Estimator Strengths Weaknesses
G-formula Handles arbitrary regimes; transparent Sensitive to model misspecification on \(L_t\) and \(Y\)
IPTW + MSM Simple, intuitive; valid with correct propensity model Variance can be large with extreme weights
LTMLE Doubly robust; efficient More complex; needs care with super-learners

In practice:

  • Use the g-formula when you have good models for both the time-varying confounders and the outcome.
  • Use IPTW + MSM when the propensity score model is more credible than the outcome model.
  • Use LTMLE as the modern default — it is doubly robust and efficient.

16.7 When to reach for these methods

G-methods are needed whenever:

  1. There is a time-varying confounder \(L_t\) that is affected by past treatment \(A_{t-1}\) and itself affects subsequent treatment \(A_t\).
  2. The research question concerns a sustained or dynamic treatment regime, not a single decision at a single time.

This includes most clinical follow-up studies, longitudinal observational studies of education and labour market policies, and any setting where treatment evolves with the unit’s response.

For a one-shot treatment, the methods from the Estimation and Nonparametric Causal Methods chapters are sufficient.
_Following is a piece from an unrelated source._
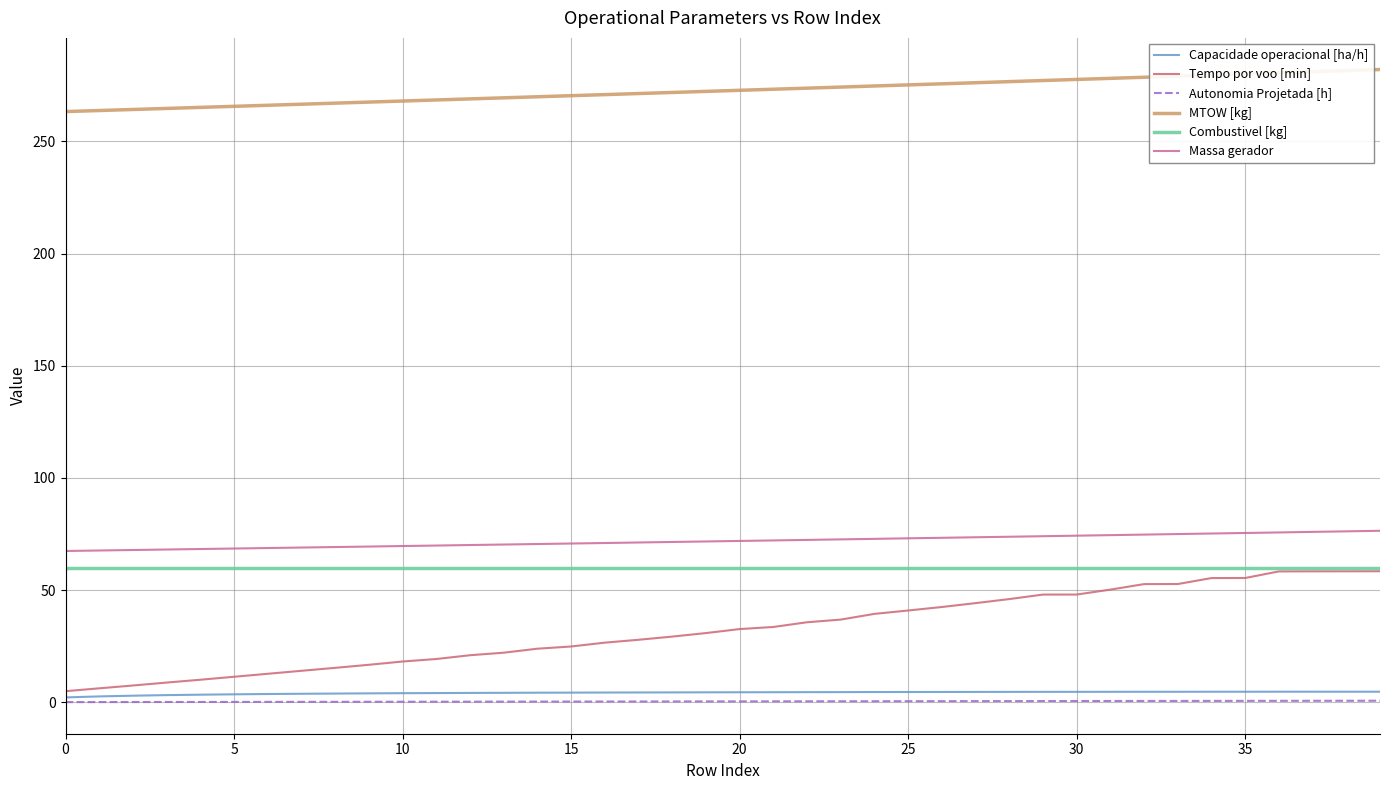

Does the chart display data point markers on the line(s)?

No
The added complexity of g-methods is only justified when the time-varying confounder problem is present.

16.8 Summary

  • Standard regression fails with time-varying confounders that are themselves affected by past treatment.
  • G-formula (parametric g-computation): simulate the outcome under a hypothetical regime by integrating over the time-varying covariates.
  • IPTW + MSM: reweight the population so treatment is independent of past covariates; then fit a regression on the weighted sample.
  • LTMLE (ltmle): a doubly-robust efficient estimator that combines g-computation and IPTW.
  • Reporting practice: when in doubt, report multiple estimators (TMLE, IPTW, G-comp). Disagreement between them is informative — it usually indicates model misspecification.